In Bewegung geratene Träume im Hintergrund
Decker hat in der durch Lichteffekte unterstrichenen Bewegungs-Regie in der fantasiebereicherten Ausstattung (Wolfgang Gussmann) ein Gesamtkunstwerk entfaltet, das nun reanimiert wurde. Die in Bewegung geratenen Träume rollen hinter den Lehnstühlen im Vordergrund effektvoll ab.
Am Pult steht Staatsopern-Debütant Thomas Guggels, Staatskapellmeister in Berlin auf dem Weg nach Frankfurt. Er hat die schwierige Partitur mit vielen Details und wenigen großen Bögen bestens in der Hand. Orchester und Sänger bieten demnach Höchstleitungen. Klaus Florian Vogt (Paul) ist rollenbedingt ein meist statischer Träumer mit wohlklingendem, flexiblen Tenor und neben seinem Freund Fritz besonders stur.

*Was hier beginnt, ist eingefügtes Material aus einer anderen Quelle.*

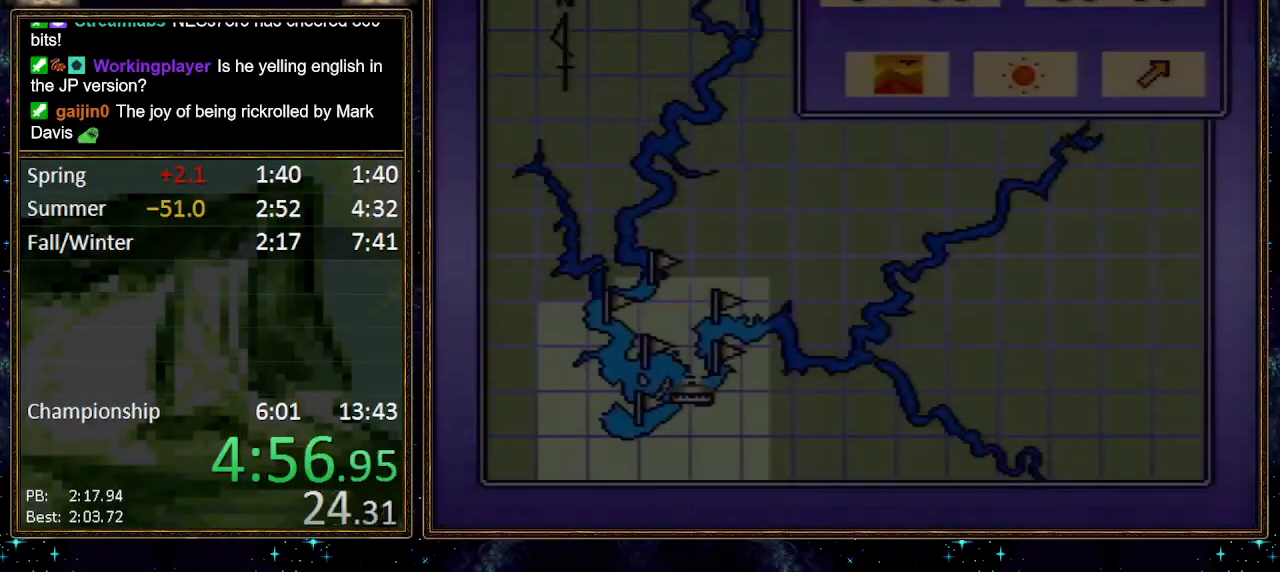
{"buttons": ["DPAD_RIGHT"], "events": [[317, "A", "down"], [350, "A", "up"], [400, "A", "down"], [467, "A", "up"], [500, "DPAD_RIGHT", "down"]]}
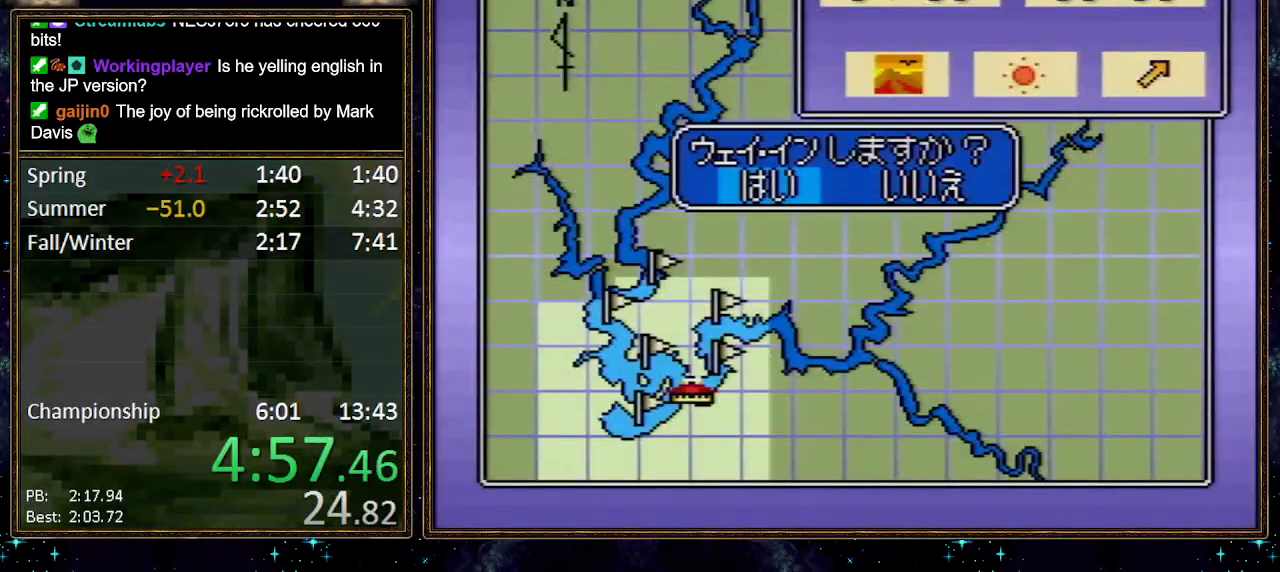
{"buttons": [], "events": [[33, "A", "down"], [67, "A", "up"], [67, "DPAD_RIGHT", "up"], [83, "A", "down"], [183, "A", "up"], [450, "A", "down"], [500, "A", "up"]]}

Diesen verkörpert wie auch Traumfigur Frank in der Komödiantentruppe Adrian Eröd stimmlich und darstellerisch als starke Persönlichkeit, die sich erst zuletzt, also nach dem Traum, durchsetzt. Die bemerkenswerteste Leistung des Abends beschert freilich die italienische Sopranistin Vida Mikneviciute als Marietta/Marie: eine vom Komponisten mit allen Schwierigkeiten versehene Partie zweier entgegengesetzter Charaktere. Als Komödiantin hat sie eindeutig Zerbinetta als Vorbild gewählt. Die Wechsel zwischen Mariettas Leichtlebigkeit mit kahlem Kopf und Haarpracht im Wechsel von Traum zur Wirklichkeit sind in jeder Hinsicht frappant. Monika Bohinec als ideal verkörperte Hausdame Brigitte und die Schar der Komödianten fügen sich in die gelungene Wiederbelebung dieses vielfach unterschätzten Meisterwerkes.